Investors are understandably focused on valuations. The stock market's boom, which has taken the Dow Jones Industrial Average above 17000 from an intraday low of 6443 in March 2009, has raised increasing concerns about future returns and the risk of a possible correction.
"As with bonds, higher prices in stocks mean lower future returns," says Rob Arnott, chairman of Research Affiliates in Newport Beach, Calif., which advises clients on about $169 billion in investments.
By many measures, U.S. stocks indeed appear overvalued. Shares are very expensive by historical standards when compared with annual dividends, or average per-share earnings of the past 10 years, or the country's gross domestic product.
The market is trading at more reasonable levels according to a few other measures, such as compared with current levels of corporate earnings.
To be sure, many money managers insist that there is no way of knowing in advance whether the stock market is overvalued or undervalued. Investors, they say, should instead focus on issues like diversification, costs, their own risk tolerance, and their investment horizon—owning more stocks when they are young and fewer when they are older, for example.

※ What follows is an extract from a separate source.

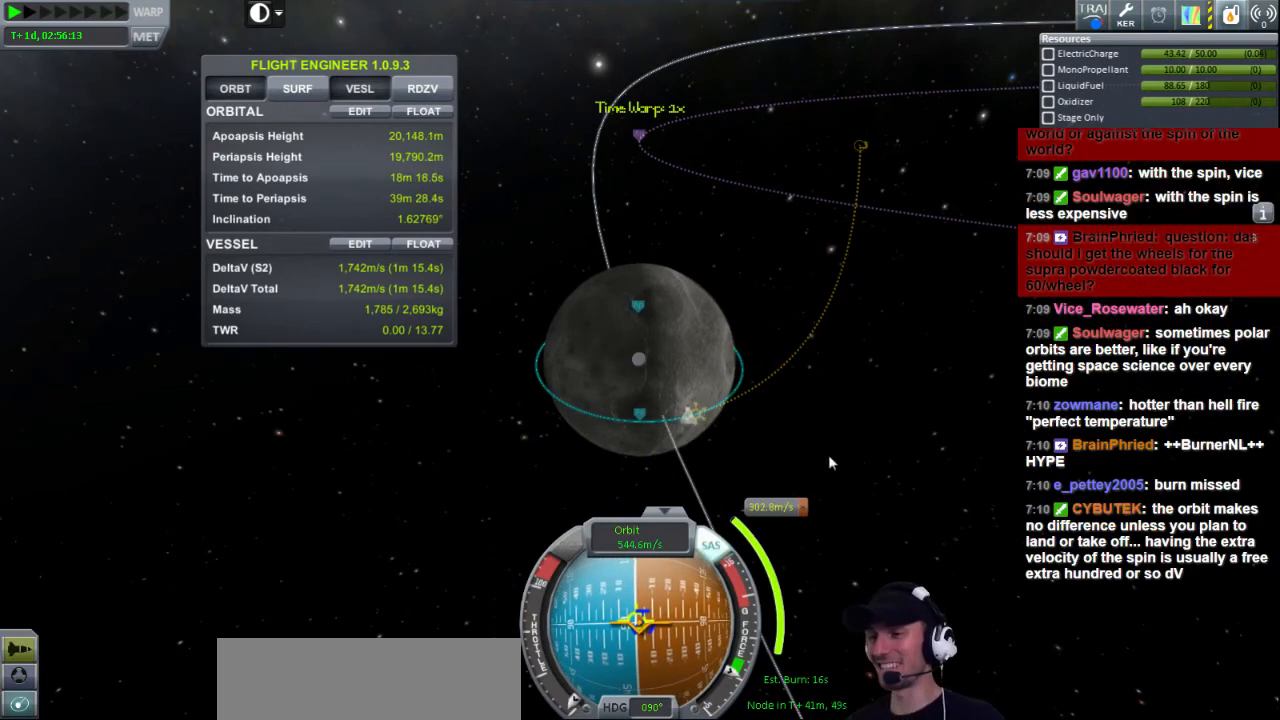
{"keys": [], "events": [[200, "d", "down"], [240, "d", "up"]]}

For them, the stock market still remains the best investment around, especially for anyone looking to save for a horizon of 10 years or more.
Yet that may also be true even if you believe, instead, that the market is overvalued. That's the analysis of Andrew Smithers, a London-based financial consultant and chairman of Smithers & Co.

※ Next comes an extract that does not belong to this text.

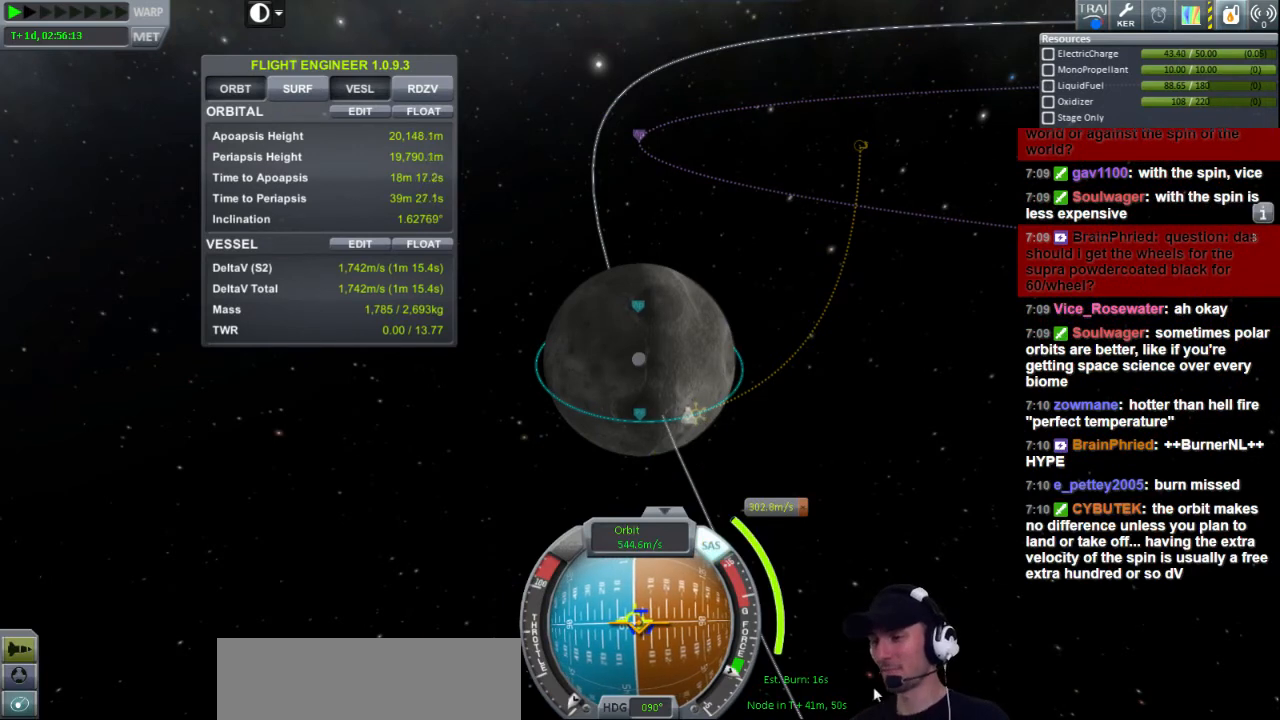
{"keys": [], "events": []}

Mr. Smithers, whose 2000 book "Valuing Wall Street" anticipated the millennium's bear market, believes that U.S. stocks today are in the third biggest bubble in recorded history, exceeded only by those of 1929 and 1999. That's based on a metric called the Q ratio, which tracks the cost of replacing companies' assets from scratch. If history is any guide, he says, risks are high and likely returns comparatively meager. Yet he doesn't advise getting out of stocks completely. Far from it.

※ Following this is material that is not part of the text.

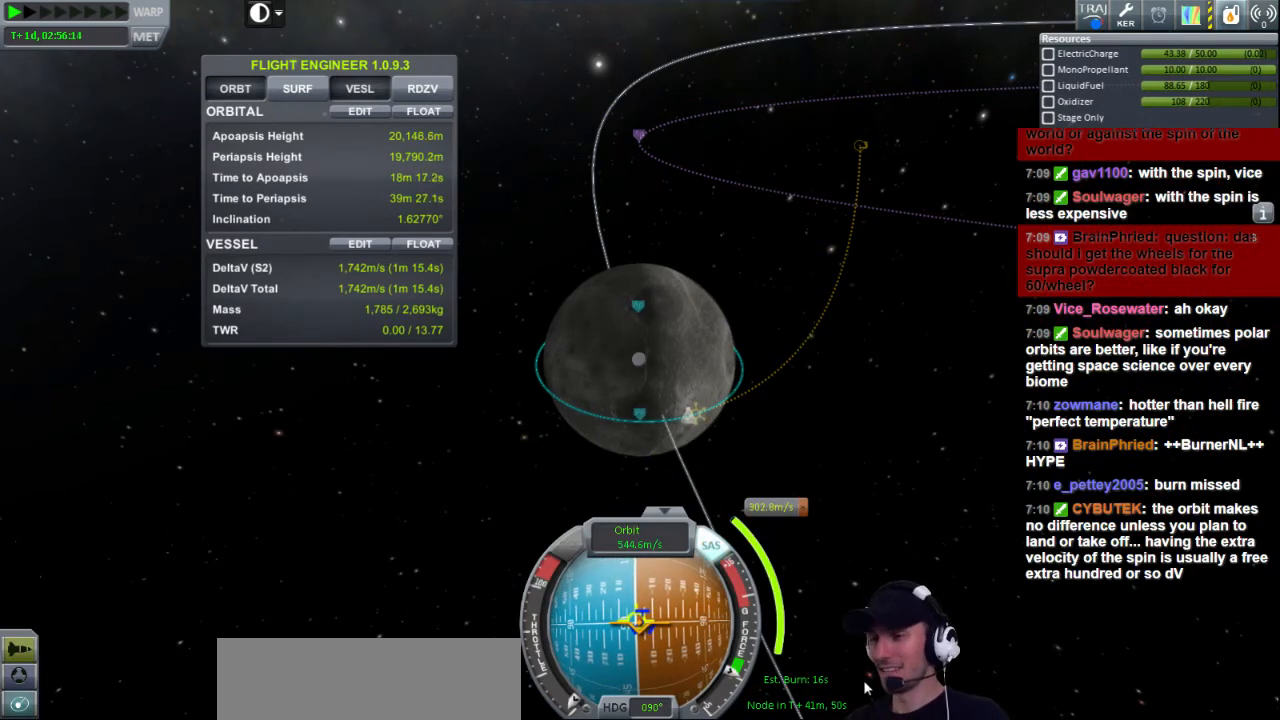
{"keys": [], "events": [[400, "d", "down"], [440, "d", "up"]]}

In 2008 Mr. Smithers and London University economics professor Stephen Wright conducted research into long-term investment strategies on behalf of Cambridge's Clare College, which was founded in 1326. His conclusion: Investors with long-term horizons should maintain a minimum of around 60% in stocks, even during equity bubbles.
The reason is threefold. First, he says, average returns from stocks have historically been so much better than alternatives that even overvalued stocks are likely to prove a reasonable bet. That may be especially true in the current environment, where both bonds and cash offer very low yields. (Using data on U.S. stocks since 1801, Mr. Smithers says stocks have produced compound average annual returns of 6.8% above inflation—compared with around 3.5% for bonds and 2.8% for cash.)
Second, Mr. Smithers says, history has shown that overvalued stock markets often become even more overvalued before correcting back down. Investors who get out first miss out on further gains along the way. And they may have to wait many years before markets return to long-term trends.
For example, those who got out of stocks in 2000 had to wait until 2009 before share prices hit their lows.
Third, he says, investors who try to move completely into cash when markets are up usually intend to buy back in when stocks have fallen to more appealing levels, but they often don't. Such an approach involves too much emotional stress, he says.
To be sure, all of this applies only to long-term investors who are able to withstand the stock market's volatility, Mr. Smithers adds. All financial experts agree that those who have shorter-term horizons, or who cannot handle too much risk, should hold a much smaller portion of their money in stocks. Limiting your exposure to stocks to 60% isn't the only way to cap your risks. Financial research has also shown that stocks of larger, higher-quality blue-chip companies have entailed lower risk than those in smaller and more speculative "growth" companies, and have also often produced better long-term returns.